“To me, Beauty is the wonder of wonders…It is only shallow people who do not judge by appearances.” -Oscar Wilde
Kristi, from N.E.K, wrote a piece for Eden Cafe called “The Media and Everyone Else Are Not Responsible for Your Poor Body Image.”
From the piece,
“I’ve always been fat and unattractive. And I currently loathe my body, but not because of the media.”
Studies have shown that, across the board, people find certain qualities attractive. Facial symmetry is one of them. (Perrett et al. “Symmetry and Human Facial Attractiveness.” 1999.) Beyond that, beauty is a socially constructed concept. It’s dictated by society (which is reflected by the media.) You are considered “unattractive,” in part, because society has placed a lower value on your physical characteristics.
Currently, society places a high price on skinny people. Yet, this is a relatively new phenomenon. Look at the portraits of beauty in Renaissance Europe. The body size of models depicted in fashion magazines decreased significantly during the 1980s and 1990s. (Sypeck, Gray & Ahrens. “No Longer Just a Pretty Face.” 2004)
Beauty standards are racist. White women are held up as the ideal. Black woman straighten their hair. Southeast Asians lighten their skin. The most popular cosmetic surgery in Asia is blepharoplasty, a procedure which makes the eyes look more round. (Lee & Kim. “Asian Blepharoplasty.” 1998.) Women who reflect these standards of beauty are more finanically successful. (Hunter. “Colorstruck.” 2007.)
Beauty standards are classist.
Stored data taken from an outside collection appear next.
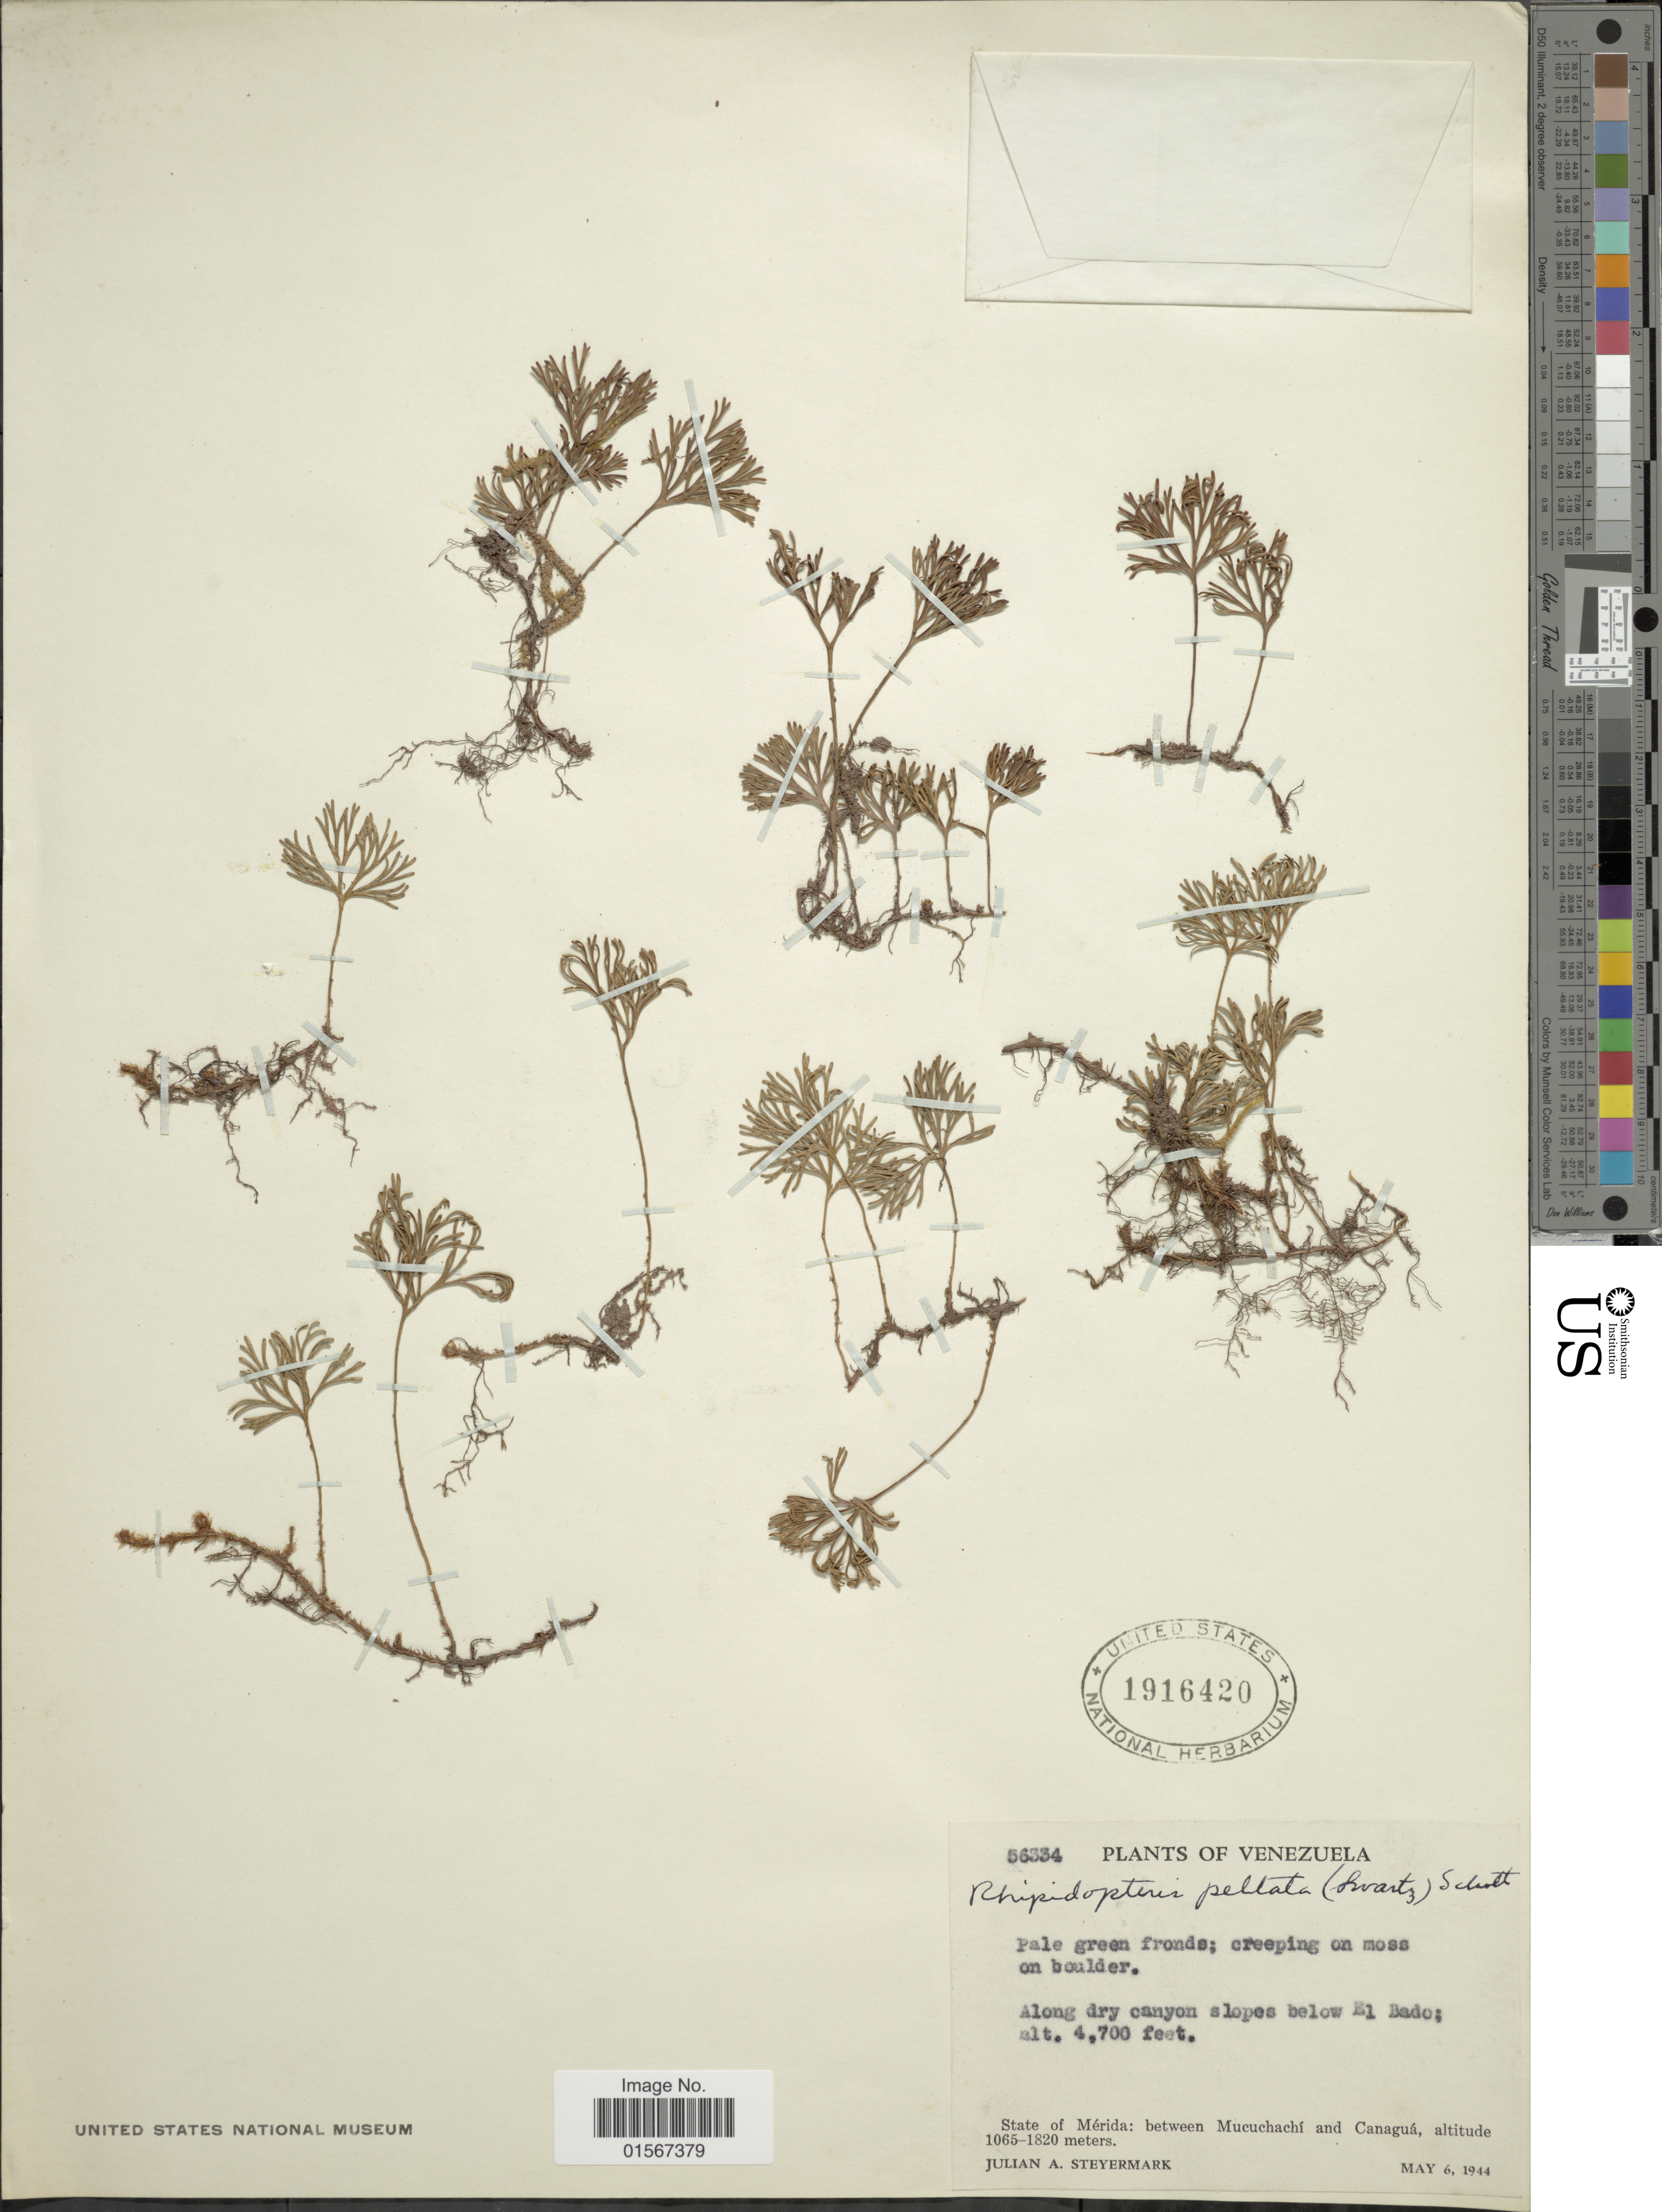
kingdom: Plantae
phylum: Tracheophyta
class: Polypodiopsida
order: Polypodiales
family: Dryopteridaceae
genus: Elaphoglossum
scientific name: Elaphoglossum peltatum f. peltatum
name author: (Sw.) Urb.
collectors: J. Steyermark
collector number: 56334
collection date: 1944-05-06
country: Venezuela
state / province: Mérida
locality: Venezuela, State of of Mérida: between Mucuchachí and Canaguá, along dry canyon below El Bado.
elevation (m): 1433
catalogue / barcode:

Healthy food costs more. (Drewnowski. “Healthy Food Costs More.” 2010.) Gym memberships are expensive. Exercise takes time. Children who grow up in poverty are more likely to be obese. (Grow, et al. “Child Obesity Associated with Social Disadvantage of Children’s Neighborhoods.” 2010.)
She also says,
“I’ve been reading on some blogs about how straight men and the fashion industry are to blame for the poor body image/low self esteem of some women. I read how awful it is that the average woman is not fairly (if at all) represented in the media. And to that I say, so fucking what?”
Exposure to “the media” increases a teen’s likelhood of developing an eating disorder. (Katzman and Morris. “The Impact of the Media on Eating Disorders in Children and Adolescents.” 2003.) In fact, just reading fashion magazines decreases self-esteem (Monro and Huon. “Media-portrayed Idealized Images, Body Shame, and Appearance Anxiety.” 2010.)
Women who meet society’s beauty ideals are successful. They are perceived to be better people. People feel more positively towards them. (Langlois et al. “Maxims or Myths of Beauty?” 2000.)
Is the media the ONLY problem with beauty in society? No. Is it a major contributor to a huge problem which impacts all of us? Yes.